(Plotted data images)
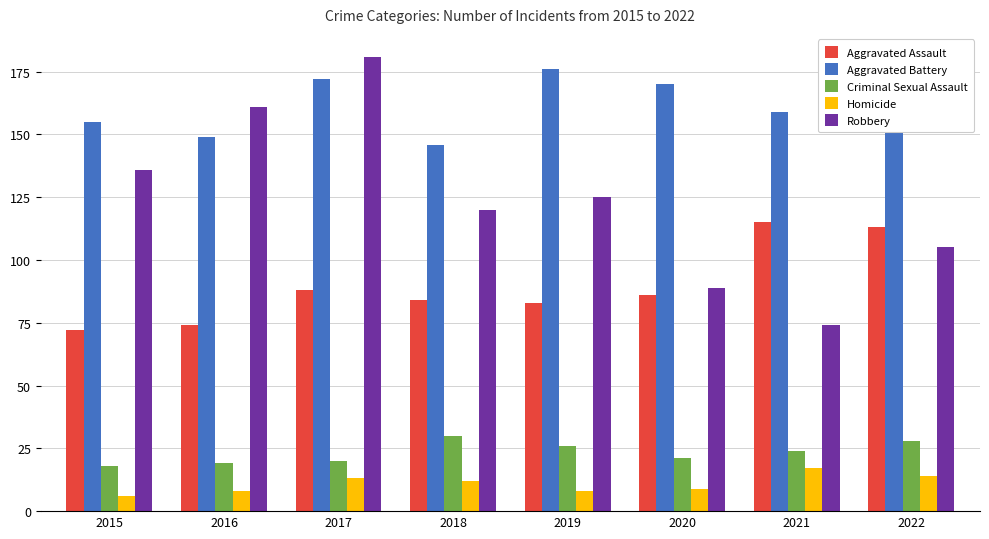

What is the value of the Robbery bar at the 5th from the left?

125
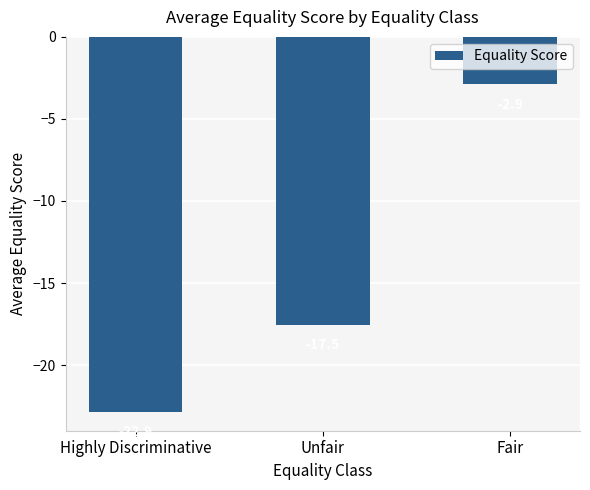

How many data points are less than -17?

2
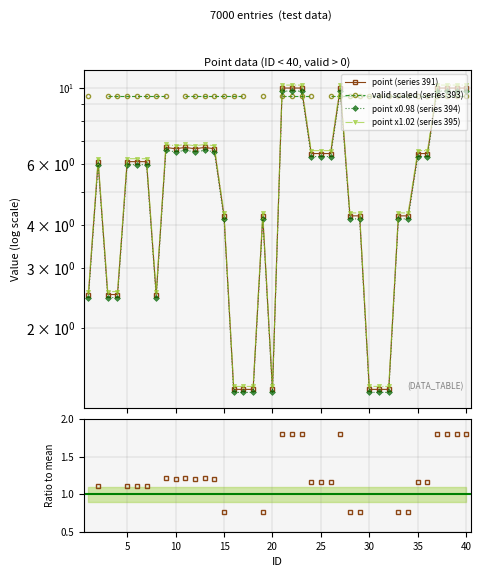

The chart shows a value of 3.3 at 22. True or false?

False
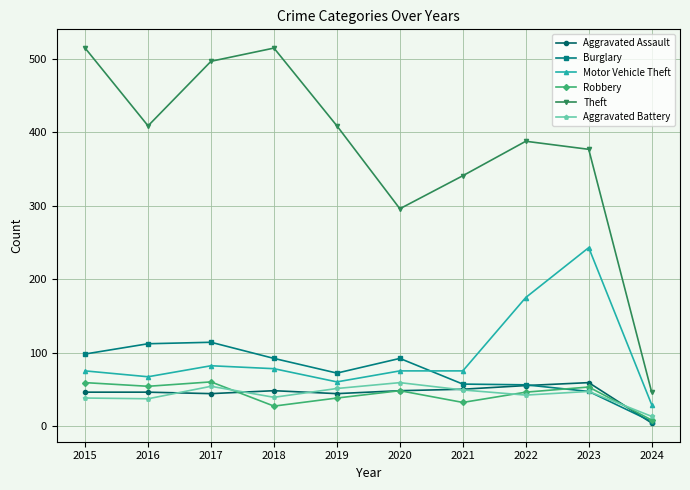

How many values in the Aggravated Battery series are below 47?

5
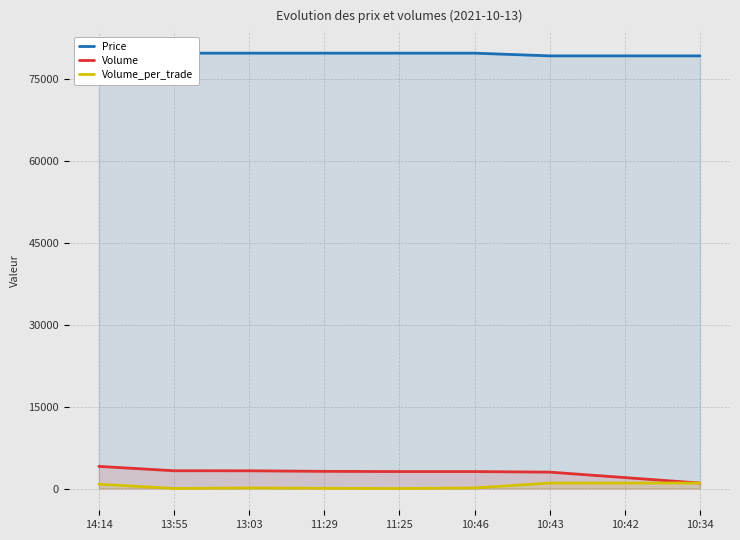

Count the number of categories in the chart.

9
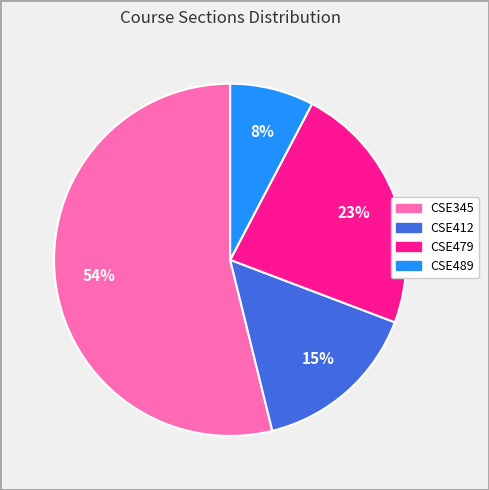

The CSE412 slice represents 27% of the pie. True or false?

False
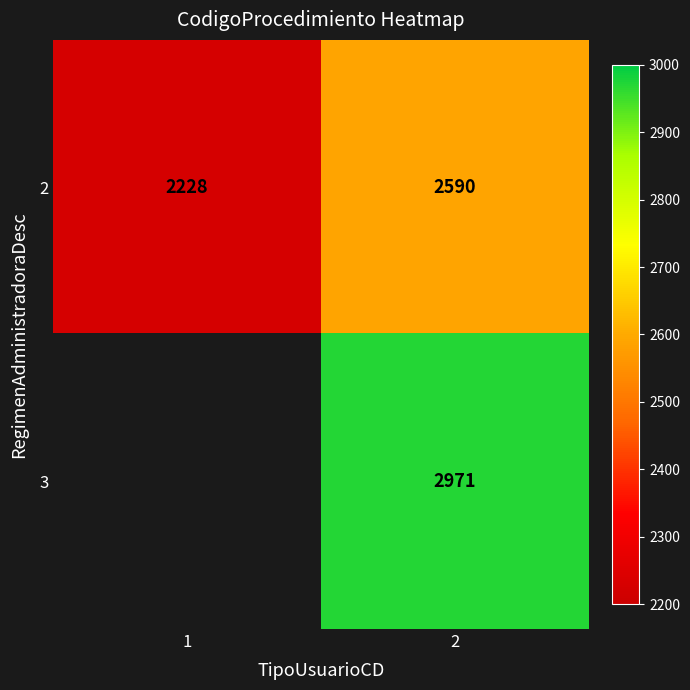

The value of 2 at 1 is 3385. True or false?

False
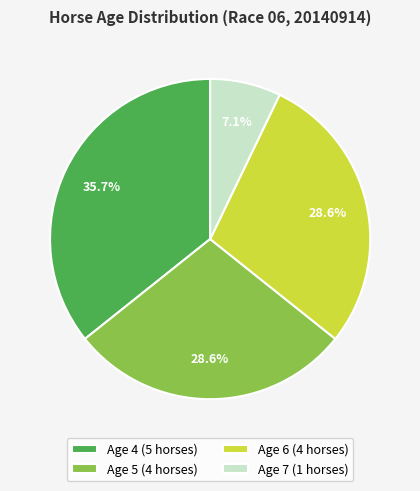

Which category has the smallest portion of the pie?

Age 7 (1 horses)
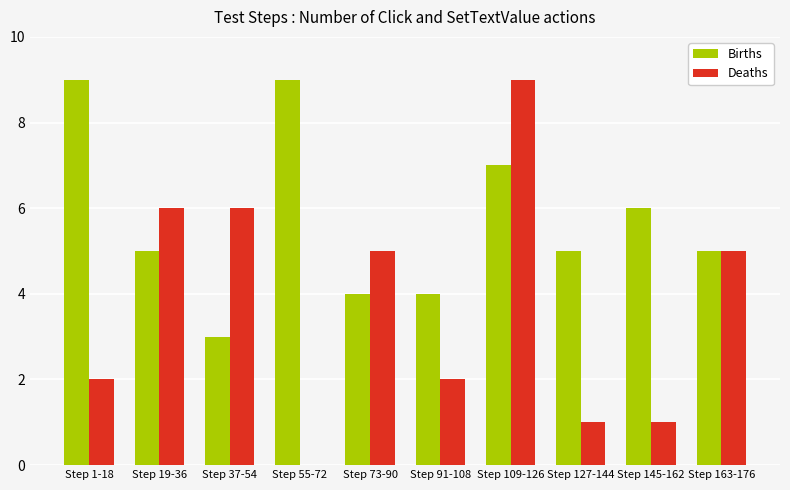

What is the sum of all Deaths values?

37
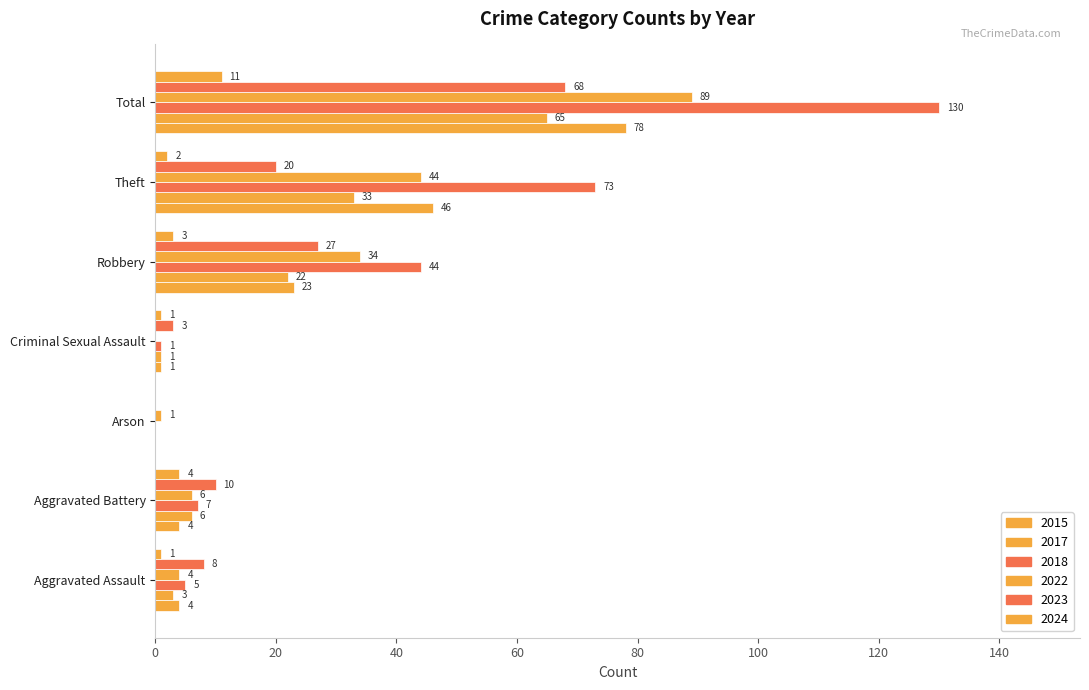

Which label corresponds to the smallest value in the chart?

Arson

> Written task
Show every line above that contains the word "True".

> Your response
The chart shows a value of 3.3 at 22. True or false?
The CSE412 slice represents 27% of the pie. True or false?
The value of 2 at 1 is 3385. True or false?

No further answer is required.